Русская литература

Что не так с «Июнем» Дмитрия Быкова

21 сентября 2017 в 08:05
В начале сентября в «Редакции Елены Шубиной» вышел новый роман Дмитрия Быкова «Июнь» — три едва связанные друг с другом истории из предвоенных 1930-х. Игорь Кириенков считает, что автору пора отдохнуть от литературы.

Здесь могла быть рецензия на новый роман Виктора Пелевина — но в этом году пестрая корова, ассистирующая Крошечке-Хаврошечке, кажется, подзадержалась. Как в свое время и Быков — изначально «Июнь» был заявлен на осень-2016, но, по всей видимости, потребовал доработки. Теперь очевидно: роман перебродил.

Это становится тенденцией: вышедшего прошлой весной «Маяковского» — еще одну, после «Пастернака» и «Окуджавы», поэму-с-героем — Быков начал спойлерить где-то с 2011-го. Лектор, ведущий, публицист — его аватары, похоже, разучились делить территорию, и все заповедные мысли-панчи, ради которых «Июнь» и написан, от частого употребления приобрели несколько тоскливый оттенок.

Помимо «Июня» в этому году у Дмитрия Быкова вышел сборник статей «Один. Сто ночей с читателем» — по мотивам избранных выпусков одноименной передачи на «Эхе Москвы»

Вторую мировую затеяли, чтобы списать все — главным образом, нравственное банкротство европейской цивилизации. Советские тридцатые подлее и фальшивее свирепых, но честных двадцатых. Ключевой мотив русской культуры и литературы XX века, благодаря которому возможна встреча «Тихого Дона» и «Лолиты», — инцест, поруганное детство. «Июнь» — формально роман о стране, беременной большой войной, — беллетристически, с героями и сюжетом, обслуживает эти историко-филологические построения; явно недостаточно для автора, посвятившего свою предыдущую книгу Дэвиду Фостеру Уоллесу.

В этом зазоре между Быковым, пристраивающимся к Пинчону, Данилевскому и другой навороченной американской прозе, и собственно добытым литературным веществом и заключается здорово раздражающее несовершенство «Июня». В лучшие моменты он напоминает «Дом на набережной» — имеется тут даже аналог трифоновской разрядки (столь же, впрочем, навязчивый), — но в целом апеллирует скорее к «Доктору Живаго» с его невыносимой патетикой. «Я могу тебе рассказать, и ты даже поймешь. Но будет ли тебе хорошо от этого?» — это пастернаковская Лара или быковская Лия, которых ранняя сексуальная инициация превратила в велеречивых кассандр?

----

• Инструкция к упражнению
1. Напечатайте без изменений часть рецензии на «Июнь» между словами «Это становится тенденцией: вышедшего» и «несколько тоскливый оттенок.» включительно.
2. Пожалуйста, продолжите рецензию на роман Быкова «Июнь», начав сразу после её последнего предложения.

• Извлечённые данные

----

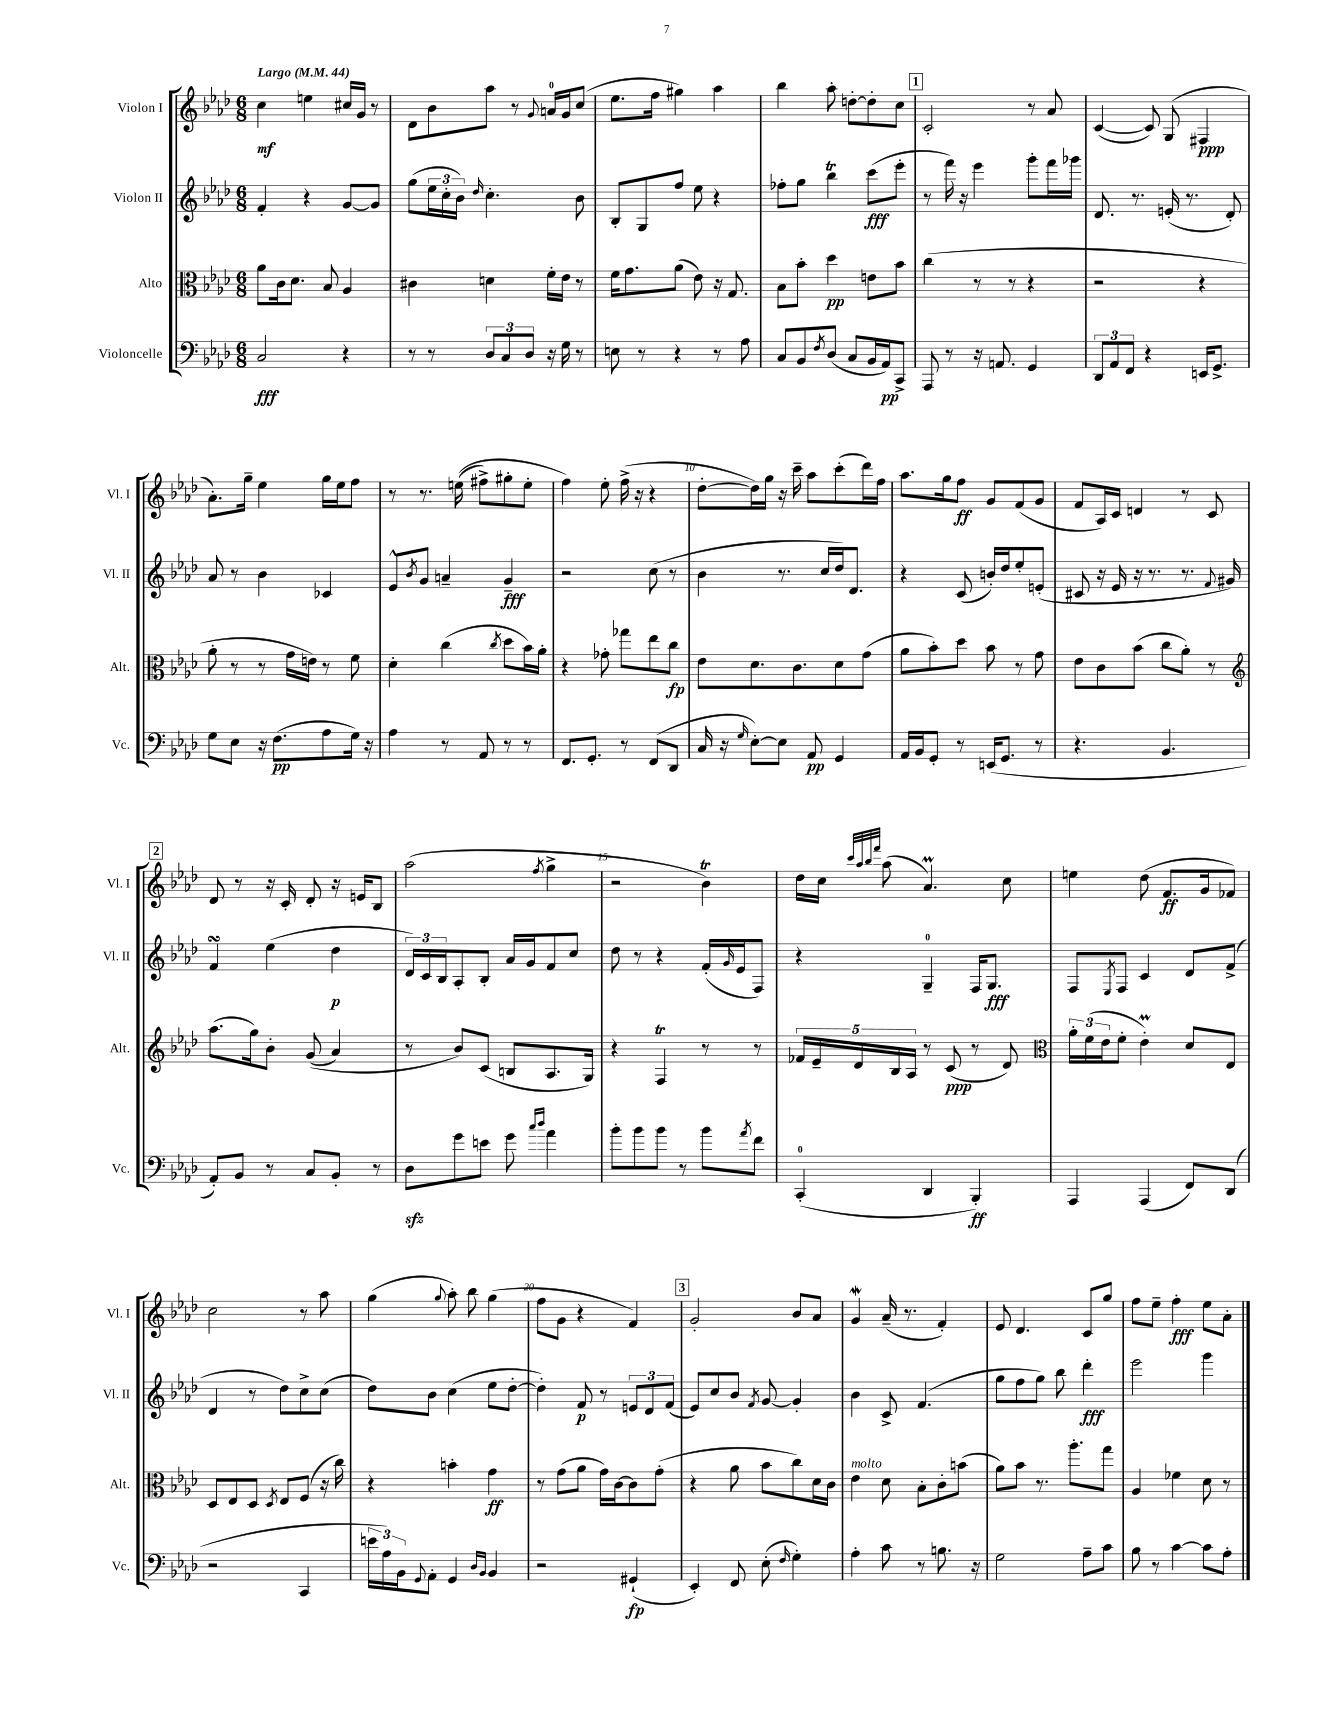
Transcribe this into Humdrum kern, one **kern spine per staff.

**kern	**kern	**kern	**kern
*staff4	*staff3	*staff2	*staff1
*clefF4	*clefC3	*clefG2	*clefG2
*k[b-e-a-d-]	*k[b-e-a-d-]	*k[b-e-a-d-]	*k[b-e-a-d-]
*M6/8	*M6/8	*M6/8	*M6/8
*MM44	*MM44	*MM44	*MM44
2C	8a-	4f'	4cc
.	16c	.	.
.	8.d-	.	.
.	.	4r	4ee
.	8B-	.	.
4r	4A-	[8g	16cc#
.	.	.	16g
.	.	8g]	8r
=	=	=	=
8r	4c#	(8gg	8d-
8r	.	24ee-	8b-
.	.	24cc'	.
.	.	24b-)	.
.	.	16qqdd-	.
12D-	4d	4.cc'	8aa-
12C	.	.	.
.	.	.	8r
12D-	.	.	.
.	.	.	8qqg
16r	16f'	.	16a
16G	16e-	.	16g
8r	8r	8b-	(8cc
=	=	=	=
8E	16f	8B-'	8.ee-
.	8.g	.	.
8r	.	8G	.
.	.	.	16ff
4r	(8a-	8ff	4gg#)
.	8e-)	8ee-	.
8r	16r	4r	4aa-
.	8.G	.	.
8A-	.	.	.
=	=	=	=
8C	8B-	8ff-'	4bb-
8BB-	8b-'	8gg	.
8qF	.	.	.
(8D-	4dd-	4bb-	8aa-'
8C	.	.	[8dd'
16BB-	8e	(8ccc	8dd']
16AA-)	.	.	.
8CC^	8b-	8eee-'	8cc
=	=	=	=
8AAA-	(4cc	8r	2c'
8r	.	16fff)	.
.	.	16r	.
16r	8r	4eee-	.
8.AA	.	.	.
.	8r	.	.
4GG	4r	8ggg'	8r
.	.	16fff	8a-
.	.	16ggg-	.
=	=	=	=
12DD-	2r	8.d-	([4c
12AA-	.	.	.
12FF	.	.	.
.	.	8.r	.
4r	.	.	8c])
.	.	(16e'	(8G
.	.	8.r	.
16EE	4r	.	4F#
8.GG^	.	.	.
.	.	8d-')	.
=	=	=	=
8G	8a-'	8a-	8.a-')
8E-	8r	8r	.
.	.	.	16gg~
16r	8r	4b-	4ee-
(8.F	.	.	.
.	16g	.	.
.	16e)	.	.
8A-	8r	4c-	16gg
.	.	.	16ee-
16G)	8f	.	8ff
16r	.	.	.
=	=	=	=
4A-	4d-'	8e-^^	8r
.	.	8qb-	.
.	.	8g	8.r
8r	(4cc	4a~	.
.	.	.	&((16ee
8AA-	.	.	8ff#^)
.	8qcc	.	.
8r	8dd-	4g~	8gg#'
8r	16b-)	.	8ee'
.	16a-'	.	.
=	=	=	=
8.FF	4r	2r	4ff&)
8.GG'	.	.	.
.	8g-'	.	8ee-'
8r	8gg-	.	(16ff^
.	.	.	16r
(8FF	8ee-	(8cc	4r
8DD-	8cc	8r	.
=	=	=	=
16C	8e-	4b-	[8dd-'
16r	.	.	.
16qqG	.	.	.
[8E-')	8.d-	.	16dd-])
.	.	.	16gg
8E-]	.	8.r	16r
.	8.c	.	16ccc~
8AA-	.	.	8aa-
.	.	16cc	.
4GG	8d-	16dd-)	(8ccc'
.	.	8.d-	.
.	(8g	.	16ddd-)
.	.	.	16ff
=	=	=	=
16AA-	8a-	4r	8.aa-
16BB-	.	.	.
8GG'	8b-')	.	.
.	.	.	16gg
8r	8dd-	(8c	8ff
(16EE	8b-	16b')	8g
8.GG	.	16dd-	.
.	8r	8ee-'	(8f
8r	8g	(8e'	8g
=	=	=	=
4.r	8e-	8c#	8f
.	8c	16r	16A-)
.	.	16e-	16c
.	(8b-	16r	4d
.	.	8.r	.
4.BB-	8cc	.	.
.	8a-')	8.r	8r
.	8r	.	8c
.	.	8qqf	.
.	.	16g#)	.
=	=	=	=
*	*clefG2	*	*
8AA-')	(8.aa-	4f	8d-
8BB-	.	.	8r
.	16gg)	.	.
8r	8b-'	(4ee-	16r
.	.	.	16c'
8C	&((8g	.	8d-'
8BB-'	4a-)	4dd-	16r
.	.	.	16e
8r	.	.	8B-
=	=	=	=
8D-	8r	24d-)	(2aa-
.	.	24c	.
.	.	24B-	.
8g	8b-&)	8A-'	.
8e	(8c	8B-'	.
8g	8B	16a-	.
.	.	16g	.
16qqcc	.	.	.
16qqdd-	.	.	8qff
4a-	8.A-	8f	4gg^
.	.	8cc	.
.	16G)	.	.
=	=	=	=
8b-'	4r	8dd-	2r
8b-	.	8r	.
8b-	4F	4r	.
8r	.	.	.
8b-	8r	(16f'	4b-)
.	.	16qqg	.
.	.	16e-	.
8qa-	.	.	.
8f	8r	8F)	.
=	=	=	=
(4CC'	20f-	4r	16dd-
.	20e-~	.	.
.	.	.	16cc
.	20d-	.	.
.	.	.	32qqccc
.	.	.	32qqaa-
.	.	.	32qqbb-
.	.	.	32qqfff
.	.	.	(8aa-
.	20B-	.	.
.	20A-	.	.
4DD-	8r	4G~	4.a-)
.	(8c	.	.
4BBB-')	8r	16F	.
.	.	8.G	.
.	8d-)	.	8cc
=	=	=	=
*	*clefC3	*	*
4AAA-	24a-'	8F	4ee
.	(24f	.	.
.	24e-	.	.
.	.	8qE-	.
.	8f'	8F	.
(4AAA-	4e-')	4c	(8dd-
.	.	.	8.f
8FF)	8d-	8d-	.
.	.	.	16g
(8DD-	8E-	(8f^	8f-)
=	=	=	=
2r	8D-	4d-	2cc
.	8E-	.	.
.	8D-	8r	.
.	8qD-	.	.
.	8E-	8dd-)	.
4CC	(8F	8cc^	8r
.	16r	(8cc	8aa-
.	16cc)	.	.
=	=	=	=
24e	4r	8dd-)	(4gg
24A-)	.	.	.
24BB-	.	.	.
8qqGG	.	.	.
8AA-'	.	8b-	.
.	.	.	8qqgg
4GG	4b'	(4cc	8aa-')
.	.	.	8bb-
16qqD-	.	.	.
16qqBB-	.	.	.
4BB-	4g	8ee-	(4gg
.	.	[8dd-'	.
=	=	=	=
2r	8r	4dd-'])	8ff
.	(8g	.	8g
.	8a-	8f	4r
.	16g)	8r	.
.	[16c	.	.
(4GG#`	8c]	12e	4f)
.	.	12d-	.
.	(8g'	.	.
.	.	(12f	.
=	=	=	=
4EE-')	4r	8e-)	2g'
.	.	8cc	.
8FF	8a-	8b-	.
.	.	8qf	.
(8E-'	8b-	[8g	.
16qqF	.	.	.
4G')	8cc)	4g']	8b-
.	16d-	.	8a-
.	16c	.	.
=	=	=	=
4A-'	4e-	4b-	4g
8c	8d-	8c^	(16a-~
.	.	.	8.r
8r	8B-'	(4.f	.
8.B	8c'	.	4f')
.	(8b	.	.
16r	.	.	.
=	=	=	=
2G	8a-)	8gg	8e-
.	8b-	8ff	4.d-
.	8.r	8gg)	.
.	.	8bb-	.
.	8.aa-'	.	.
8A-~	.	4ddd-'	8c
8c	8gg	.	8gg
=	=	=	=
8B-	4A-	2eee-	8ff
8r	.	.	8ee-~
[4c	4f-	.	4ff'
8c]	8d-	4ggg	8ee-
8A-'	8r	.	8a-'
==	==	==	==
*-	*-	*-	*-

----

• Ответы ниже
1.
Это становится тенденцией: вышедшего прошлой весной «Маяковского» — еще одну, после «Пастернака» и «Окуджавы», поэму-с-героем — Быков начал спойлерить где-то с 2011-го. Лектор, ведущий, публицист — его аватары, похоже, разучились делить территорию, и все заповедные мысли-панчи, ради которых «Июнь» и написан, от частого употребления приобрели несколько тоскливый оттенок.

2.
«Июнь» вообще выглядит удручающе неамбициозным романом: части, становящиеся, как в набоковской «Аде», все короче, связаны друг с другом самым неприхотливым образом: «а вот Борису Гордону свободного времени почти не выпадало», «а вот у Игнатия Крастышевского все время было свободным». Про последнего у Быкова получилось, может быть, занятнее всего: у декламатора Семена Левитана и специалиста по «Основам криптодискурса» Савелия Скотенкова из пелевинской «Ананасной воды для прекрасной дамы» объявился родственник, который пытался повлиять на Сталина через закодированные докладные записки, — но внутри этой книги фрагмент выглядит даже более чужим, чем «Фаталист» в «Герое нашего времени».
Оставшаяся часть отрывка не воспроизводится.